Because Some Kinds of Humor Never Go Out of Style . . .
. . . .Seeing the Forest directs us to this lovely Friday post from the Farmer at a blog that's new to me called Corrente. As an owner of both of the items the Farmer writes about, I believe he's onto something.

The Werewolf in Us
By now, nearly two weeks after his death, I would imagine that Hunter S. Thompson's wish has been granted, and his ashes have been blasted from a cannon across his Owl Farm at Woody Creek, Colorado, up the road from Aspen. I have been spending the last week or so in Thompson's shadow, rereading Fear and Loathing on the Campaign Trail '72. It occurs to me that what the Doc chronicled in that book was the birth of the right-wing political monster that's come to full maturity under George W. Bush. Writing of Richard Nixon after his reelection, Thompson said:
[I]t is Nixon himself who represents that dark, venal, and incurably violent side of the American character almost every other country in the world has learned to despise. Our Barbie doll president, with his Barbie doll wife and his box-full of Barbie doll children is also America's answer to the monstrous Mr. Hyde. He speaks for the Werewolf in us; the bully, the predatory shyster who turns into something unspeakable, full of claws and bleeding string-warts, on nights when the moon comes too close . . . .
So Thompson was one of the first to take note of the idea that political candidates can appeal to the worst in us and ride those impulses to glory. An even better example, however, might be George Wallace. In 1972, the former governor of Alabama made some hay from this very thing--although Wallace was running as a Democrat, he was running to Nixon's right. Thompson suggests race-baiting and white-trash anger was all Wallace had going for him, and that he didn't have anything remotely resembling a program in mind should he end up getting elected. Wallace started late, ran a disorganized campaign, and never really had a shot at the Democratic nomination, but Thompson theorizes that had Wallace run as an independent in 1972 as he did in 1968, he may have cut Nixon's majority to a mere plurality--meaning that a significant percentage of the electorate was ready to go ever further to the right in 1972 than Nixon ended up going.

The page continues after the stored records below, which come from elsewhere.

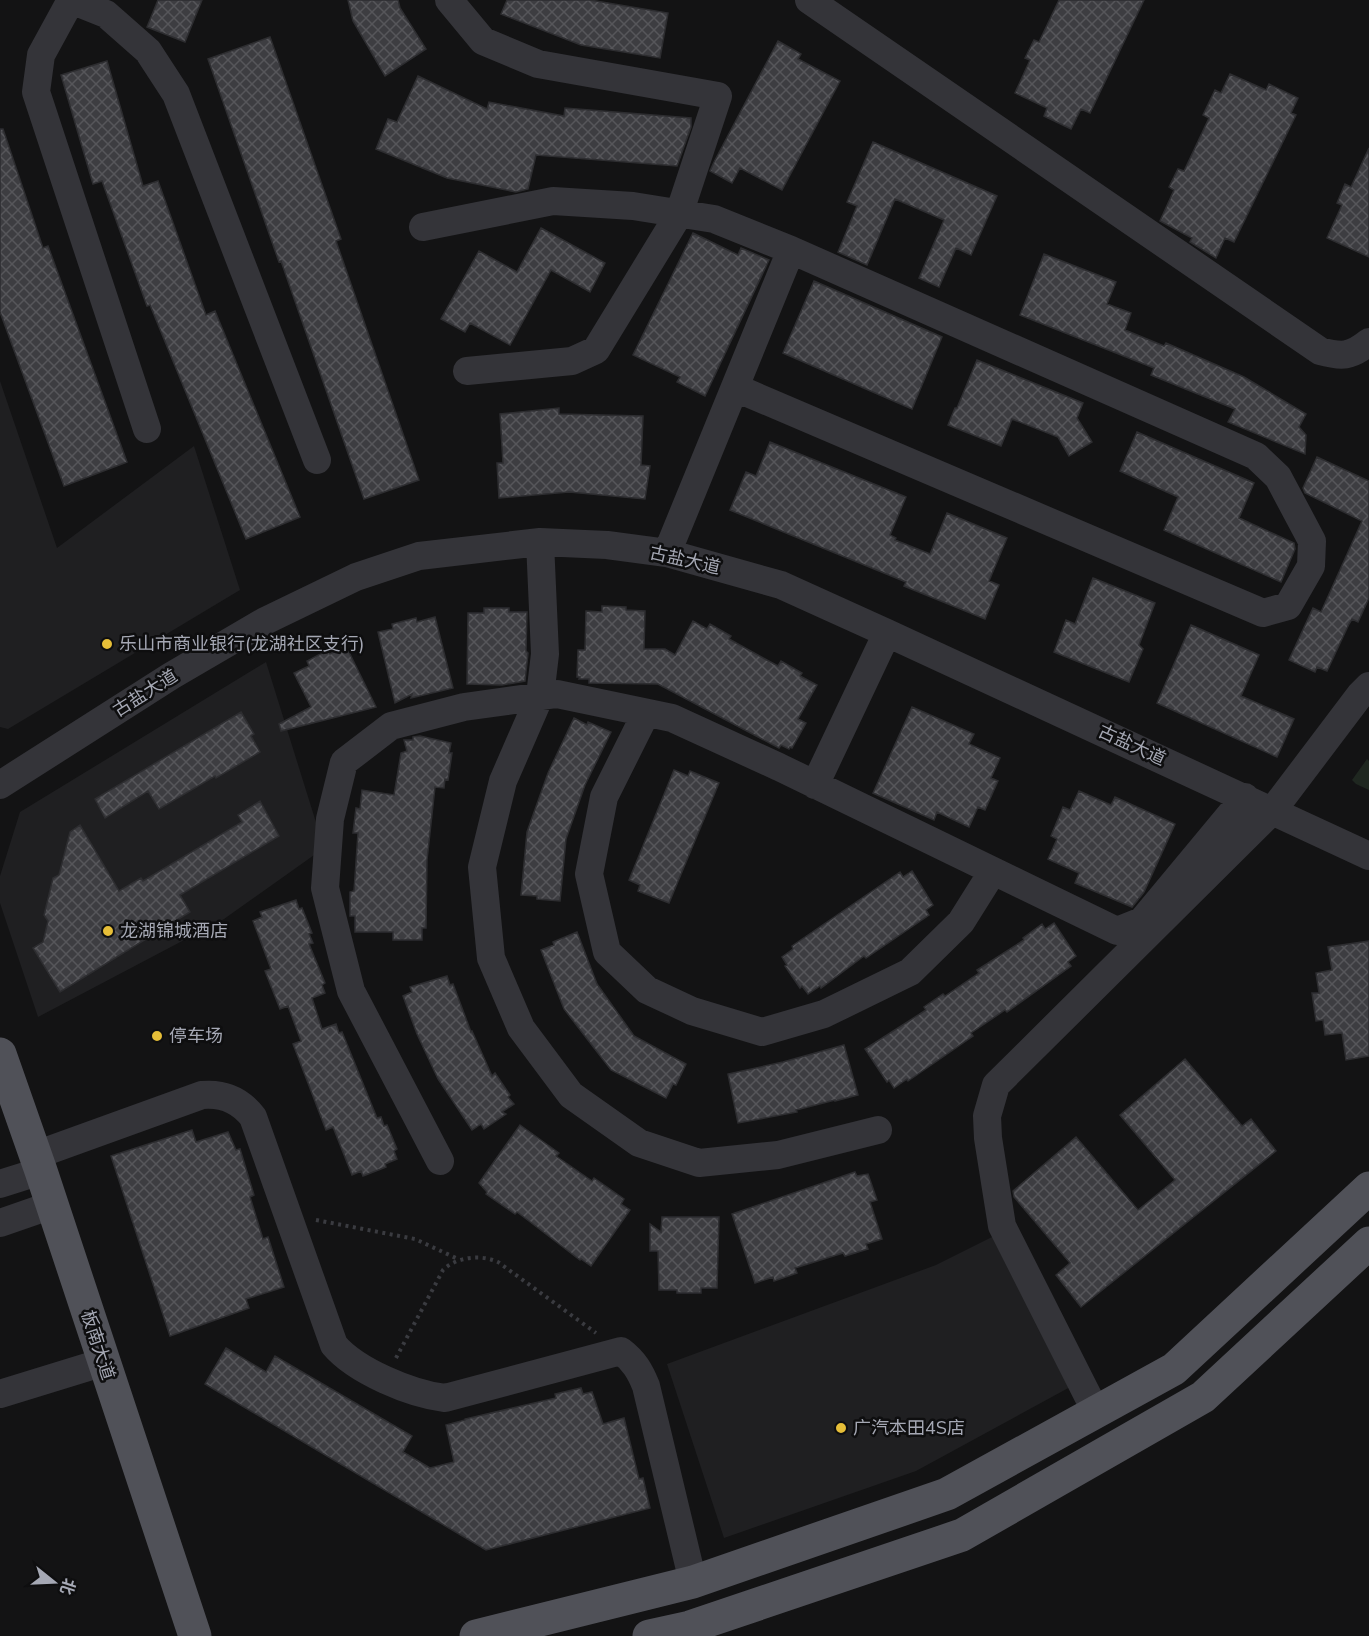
<svg xmlns="http://www.w3.org/2000/svg" width="1369" height="1636" viewBox="0 0 1369 1636" font-family="'Nunito Sans','Noto Sans SC',sans-serif">
<style>
.built{fill:#1f1f21}
.grass{fill:#1f2720}
.building{fill:url(#building-cross-hatch);stroke:#2d2d30;stroke-width:1.5}
.lines{fill:none;stroke-linecap:round;stroke-linejoin:round}
.path{stroke:#3a3b40;stroke-width:4;stroke-dasharray:3 4.5;stroke-linecap:butt}
.minor{stroke:#343439;stroke-width:28}
.major{stroke:#505158;stroke-width:33}
.poi-dot{fill:#e6be38;stroke:#0e0e0f;stroke-width:2}
.labels{text-anchor:middle;dominant-baseline:central;stroke-width:5;stroke-linejoin:round;paint-order:stroke}
.street-label{font-size:18px;fill:#a5a8b4;stroke:#0e0e0f}
.poi-label{font-size:18px;fill:#a5a8b4;stroke:#0e0e0f;text-anchor:start}
</style>
<defs>
<pattern id="building-cross-hatch" width="8" height="8" patternUnits="userSpaceOnUse" patternTransform="scale(1.5)"><rect width="8" height="8" fill="#3d3d41"/><path d="M0 0l8 8M0 8l8-8" fill="none" stroke="#56565a"/></pattern>
</defs>
<rect width="100%" height="100%" fill="#131314"/>
<path class="built" d="M 0,381 L 57,548 L 194,446 L 240,590 L 8,729 L 0,727 Z
M 266,662 L 324,848 L 224,919 L 38,1017 L 0,903 L 0,876 L 20,812 Z
M 996,1235 L 1072,1386 L 916,1471 L 724,1538 L 667,1364 L 936,1265 Z"/>
<path class="grass" d="M 1367,759 L 1369,761 L 1369,790 L 1356,784 L 1352,780 Z"/>
<path class="building" d="M 158,0 L 202,0 L 185,42 L 147,27 Z
M 348,0 L 398,0 L 400,8 L 426,49 L 385,76 L 353,21 Z
M 507,0 L 590,0 L 668,13 L 660,58 L 581,45 L 501,14 Z
M 1059,0 L 1144,0 L 1090,113 L 1081,109 L 1071,129 L 1044,116 L 1047,108 L 1015,93 L 1030,60 L 1025,58 L 1034,40 L 1039,42 Z
M 270,37 L 341,239 L 336,241 L 419,480 L 364,499 L 281,261 L 279,262 L 208,59 Z
M 778,41 L 801,54 L 798,59 L 840,81 L 782,190 L 740,168 L 732,183 L 710,171 L 714,162 Z
M 107,61 L 143,186 L 158,181 L 206,315 L 215,311 L 300,517 L 246,539 L 150,305 L 147,306 L 102,181 L 93,184 L 61,75 Z
M 1230,74 L 1266,90 L 1269,84 L 1298,98 L 1291,113 L 1296,115 L 1234,242 L 1225,238 L 1216,258 L 1190,242 L 1192,238 L 1160,221 L 1174,190 L 1169,187 L 1178,169 L 1184,171 L 1209,118 L 1203,115 L 1215,90 L 1221,93 Z
M 418,76 L 487,109 L 489,102 L 564,116 L 565,108 L 691,118 L 691,127 L 677,166 L 536,155 L 528,189 L 516,192 L 447,178 L 376,149 L 388,119 L 397,122 Z
M 0,129 L 3,129 L 43,248 L 48,246 L 127,462 L 64,486 L 0,312 Z
M 873,142 L 997,196 L 971,255 L 956,248 L 939,287 L 919,278 L 944,220 L 895,199 L 867,265 L 838,252 L 857,206 L 847,202 Z
M 1369,148 L 1369,257 L 1327,238 L 1342,205 L 1337,203 L 1345,184 L 1351,187 Z
M 541,228 L 605,263 L 590,292 L 551,270 L 510,345 L 470,323 L 465,332 L 441,319 L 479,251 L 517,272 Z
M 693,233 L 738,255 L 741,248 L 769,260 L 705,396 L 677,382 L 680,377 L 633,355 Z
M 1044,254 L 1116,282 L 1107,304 L 1131,313 L 1125,330 L 1164,346 L 1166,343 L 1244,377 L 1306,414 L 1299,427 L 1306,435 L 1305,454 L 1228,422 L 1235,409 L 1151,375 L 1154,368 L 1020,315 Z
M 814,281 L 942,337 L 912,409 L 783,353 Z
M 977,360 L 1083,403 L 1077,418 L 1092,442 L 1069,456 L 1058,437 L 1012,419 L 1001,446 L 948,425 L 955,408 L 957,408 Z
M 559,408 L 559,414 L 643,416 L 641,465 L 650,466 L 645,499 L 569,492 L 499,498 L 497,463 L 503,463 L 500,414 Z
M 1137,432 L 1254,483 L 1239,518 L 1294,543 L 1295,549 L 1281,582 L 1164,530 L 1178,497 L 1120,471 Z
M 770,442 L 906,497 L 890,535 L 896,538 L 895,540 L 930,554 L 947,513 L 1007,538 L 989,581 L 999,585 L 985,619 L 904,586 L 906,582 L 730,510 L 746,472 L 756,476 Z
M 1317,457 L 1369,481 L 1369,598 L 1358,622 L 1352,619 L 1349,624 L 1327,671 L 1317,667 L 1315,672 L 1289,660 L 1313,608 L 1321,612 L 1362,521 L 1305,493 L 1303,488 Z
M 1093,578 L 1155,603 L 1139,645 L 1143,649 L 1129,682 L 1054,652 L 1066,620 L 1075,624 Z
M 602,606 L 626,607 L 626,610 L 645,611 L 644,649 L 665,649 L 675,655 L 693,621 L 707,629 L 710,624 L 731,636 L 729,639 L 765,659 L 778,666 L 781,661 L 802,673 L 800,676 L 817,685 L 798,719 L 806,723 L 792,748 L 790,747 L 789,749 L 781,745 L 779,748 L 658,684 L 589,683 L 589,679 L 579,679 L 580,677 L 577,677 L 578,650 L 585,650 L 586,611 L 602,612 Z
M 484,608 L 509,608 L 509,612 L 527,612 L 526,651 L 528,653 L 525,681 L 502,685 L 467,684 L 468,613 L 484,613 Z
M 435,617 L 453,688 L 411,698 L 412,694 L 395,703 L 378,632 L 393,629 L 392,624 L 416,618 L 417,622 Z
M 1191,625 L 1259,655 L 1241,696 L 1294,719 L 1277,757 L 1157,703 Z
M 346,646 L 376,707 L 281,731 L 279,724 L 311,707 L 294,673 L 309,666 L 307,661 L 328,650 L 330,654 Z
M 912,707 L 974,734 L 969,744 L 1000,758 L 991,778 L 998,781 L 985,810 L 978,807 L 969,827 L 937,812 L 934,820 L 873,793 Z
M 241,712 L 254,734 L 251,736 L 260,752 L 216,778 L 215,776 L 159,809 L 148,791 L 105,818 L 95,799 Z
M 574,718 L 587,725 L 588,722 L 611,732 L 585,785 L 566,839 L 560,901 L 537,899 L 537,896 L 521,895 L 527,832 L 548,773 Z
M 420,736 L 451,743 L 449,753 L 452,753 L 448,780 L 445,779 L 444,788 L 435,787 L 427,860 L 426,928 L 422,928 L 422,940 L 393,940 L 393,932 L 355,932 L 355,916 L 350,916 L 350,892 L 354,891 L 358,833 L 353,833 L 356,808 L 360,809 L 362,790 L 394,795 L 401,753 L 407,751 L 404,740 L 413,740 L 413,737 Z
M 674,770 L 688,776 L 690,771 L 719,783 L 669,903 L 638,891 L 640,885 L 629,880 Z
M 1079,791 L 1111,805 L 1115,797 L 1175,824 L 1144,892 L 1132,907 L 1075,883 L 1079,873 L 1048,859 L 1057,839 L 1051,836 L 1063,807 L 1070,810 Z
M 260,801 L 279,836 L 180,895 L 190,912 L 60,992 L 33,948 L 43,942 L 48,921 L 44,915 L 53,878 L 59,875 L 70,832 L 80,825 L 119,891 L 141,878 L 143,881 L 242,822 L 238,815 Z
M 912,871 L 933,905 L 926,910 L 929,915 L 866,958 L 864,956 L 821,988 L 820,986 L 808,994 L 802,986 L 800,988 L 785,966 L 787,965 L 782,957 L 793,949 L 792,946 L 900,872 L 903,877 Z
M 296,900 L 299,909 L 302,908 L 312,933 L 309,934 L 313,943 L 309,944 L 325,983 L 322,985 L 325,993 L 312,998 L 322,1029 L 336,1024 L 339,1033 L 342,1032 L 377,1118 L 381,1117 L 384,1126 L 387,1125 L 397,1149 L 394,1151 L 397,1159 L 385,1164 L 386,1167 L 363,1176 L 361,1171 L 352,1175 L 333,1127 L 326,1130 L 293,1044 L 301,1041 L 288,1006 L 280,1009 L 265,971 L 271,969 L 253,921 L 262,917 L 260,912 Z
M 1054,923 L 1076,956 L 1068,962 L 1071,966 L 1007,1012 L 1005,1010 L 971,1033 L 973,1036 L 908,1081 L 907,1079 L 894,1088 L 889,1080 L 887,1082 L 865,1049 L 926,1010 L 924,1007 L 943,994 L 945,996 L 979,973 L 977,970 L 1024,940 L 1023,938 L 1042,924 L 1045,929 Z
M 577,932 L 597,984 L 634,1036 L 686,1064 L 676,1085 L 673,1084 L 666,1098 L 611,1070 L 564,1009 L 541,950 L 554,945 L 553,942 Z
M 1369,941 L 1369,1056 L 1346,1060 L 1342,1033 L 1325,1035 L 1323,1020 L 1316,1021 L 1312,993 L 1319,993 L 1316,973 L 1332,970 L 1328,947 Z
M 447,976 L 450,985 L 453,984 L 471,1032 L 472,1031 L 492,1076 L 495,1073 L 510,1095 L 508,1097 L 514,1104 L 502,1112 L 506,1114 L 484,1129 L 481,1124 L 472,1130 L 438,1079 L 417,1034 L 403,996 L 412,992 L 410,987 Z
M 844,1045 L 858,1095 L 835,1101 L 835,1100 L 796,1110 L 797,1112 L 738,1123 L 728,1074 L 783,1062 Z
M 1185,1059 L 1242,1126 L 1251,1119 L 1276,1151 L 1081,1307 L 1056,1275 L 1070,1263 L 1014,1197 L 1013,1191 L 1076,1137 L 1138,1210 L 1175,1180 L 1120,1115 Z
M 520,1125 L 559,1153 L 556,1156 L 592,1181 L 594,1178 L 624,1199 L 621,1204 L 630,1210 L 591,1266 L 581,1259 L 580,1260 L 525,1218 L 517,1212 L 515,1214 L 486,1194 L 487,1192 L 479,1183 Z
M 192,1130 L 196,1142 L 228,1132 L 236,1150 L 240,1149 L 254,1195 L 250,1197 L 263,1239 L 268,1237 L 284,1287 L 246,1299 L 249,1308 L 170,1336 L 111,1156 Z
M 855,1172 L 857,1176 L 868,1174 L 877,1200 L 870,1202 L 882,1239 L 866,1244 L 868,1249 L 845,1256 L 843,1253 L 795,1268 L 797,1273 L 774,1281 L 773,1277 L 755,1283 L 732,1214 Z
M 662,1217 L 719,1217 L 717,1288 L 701,1288 L 701,1293 L 677,1293 L 677,1290 L 659,1290 L 658,1251 L 650,1251 L 650,1224 L 661,1232 Z
M 226,1348 L 266,1372 L 275,1356 L 412,1436 L 403,1452 L 430,1468 L 454,1462 L 446,1425 L 465,1420 L 465,1419 L 556,1398 L 555,1394 L 581,1388 L 583,1394 L 592,1392 L 603,1424 L 624,1418 L 639,1479 L 643,1478 L 650,1508 L 486,1550 L 205,1384 Z"/>
<g class="lines">
<path class="path" d="M 316,1220 L 415,1239 L 458,1259
M 396,1358 L 443,1270 C 456,1257 481,1254 498,1262 L 596,1333"/>
<path class="minor" d="M 71,0 L 106,14 L 148,51 L 176,94 L 317,460
M 71,0 L 41,55 L 36,92 L 147,429
M 449,0 L 483,41 L 538,64 L 718,96 L 679,214 L 596,350 L 572,361 L 467,371
M 809,0 L 1320,351 C 1342,357 1350,357 1369,342
M 423,227 L 553,201 L 633,206 L 714,219 L 791,250
M 540,542 L 545,654 L 540,696 L 503,781 L 482,867 L 491,958 L 521,1028 L 571,1095 L 639,1143 L 699,1163 L 778,1155 L 878,1130
M 667,553 L 791,250 L 1256,456 L 1278,477 L 1312,541 L 1311,566 L 1288,606 L 1263,613 L 736,388
M 646,713 L 604,797 L 589,874 L 607,952 L 647,990 L 692,1011 L 762,1032 L 824,1014 L 910,972 L 961,922 L 993,871
M 0,785 L 171,676 L 265,621 L 356,577 L 419,556 L 540,542 L 607,545 L 667,553 L 781,585 L 887,633 L 1369,856
M 815,785 L 887,633
M 36,1155 L 202,1095 C 223,1093 240,1100 253,1117 L 334,1345 C 356,1371 411,1394 445,1398 L 621,1351 C 634,1361 640,1371 646,1386 L 693,1582
M 440,1161 L 351,991 L 325,888 L 330,819 L 344,762 L 391,726 L 464,707 L 557,694 L 672,718 L 779,767 L 1117,931 L 1142,921 L 1245,797
M 0,1184 L 41,1171
M 0,1223 L 52,1205
M 0,1394 L 104,1362
M 1096,1412 L 1002,1226 L 988,1138 L 987,1116 L 996,1085 L 1273,810 L 1360,695 L 1369,686"/>
<path class="major" d="M 0,1054 L 41,1171 L 195,1636
M 476,1636 L 693,1582 L 947,1494 L 1174,1369 L 1369,1188
M 649,1636 L 690,1627 L 962,1535 L 1203,1397 L 1369,1243"/>
</g>
<g class="poi-dot">
<circle cx="107" cy="644" r="6"/>
<circle cx="108" cy="931" r="6"/>
<circle cx="157" cy="1036" r="6"/>
<circle cx="841" cy="1428" r="6"/>
</g>
<g class="labels">
<g class="street-label">
<text transform="translate(685 560) rotate(13)">古盐大道</text>
<text transform="translate(145 693) rotate(-32)">古盐大道</text>
<text transform="translate(1132 745) rotate(25)">古盐大道</text>
<text transform="translate(98 1345) rotate(72)">板南大道</text>
</g>
<g class="poi-label">
<text x="119" y="644">乐山市商业银行(龙湖社区支行)</text>
<text x="120" y="931">龙湖锦城酒店</text>
<text x="169" y="1036">停车场</text>
<text x="853" y="1428">广汽本田4S店</text>
</g>
</g>
<g transform="translate(54 1582) rotate(108)" stroke="#0e0e0f" stroke-width="4.5" paint-order="stroke">
<path d="M0-4.5L10 22L0 15L-10 22Z" fill="#a5a8b4"/>
<text y="-9" font-size="16" font-weight="bold" text-anchor="middle" fill="#a5a8b4">北</text>
</g>
</svg>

Although Wallace mellowed in his later years, his blueprint remained as virulent--and useful--as ever. Appealing to the worst--racism, xenophobia, greed--is how the right got to where it is today, although it used a slightly more sophisticated variety of the medicine that helped Wallace make strong showings in the '72 primaries, in definitely non-redneck places like Wisconsin and Pennsylvania. Thompson again:
The root of the Wallace magic was a cynical, showbiz instinct for knowing exactly which issues would whip a hall full of beer-drinking factory workers into a frenzy--and then doing exactly that, by howling down from the podium that he had an instant, overnight cure for all their worst afflictions. Taxes? Nigras? Army worms killing the turnip crop? Whatever it was, Wallace assured his supporters that the solution was actually real simple, and that the only reason they had any hassle with the government at all was because those greedy bloodsuckers in Washington didn't want the problems solved, so they wouldn't be put out of work.
See also Reagan, Ronald, and Bush, G.W.

I don't know where I'm going with this, exactly, other than to recommend Thompson's '72 campaign book to you--and to marvel at the way so much of it seems to have foretold what we're seeing in American politics right now. Whoever said there are relatively few original ideas in human life, and that everything else is merely variations on them, appears to have been onto something.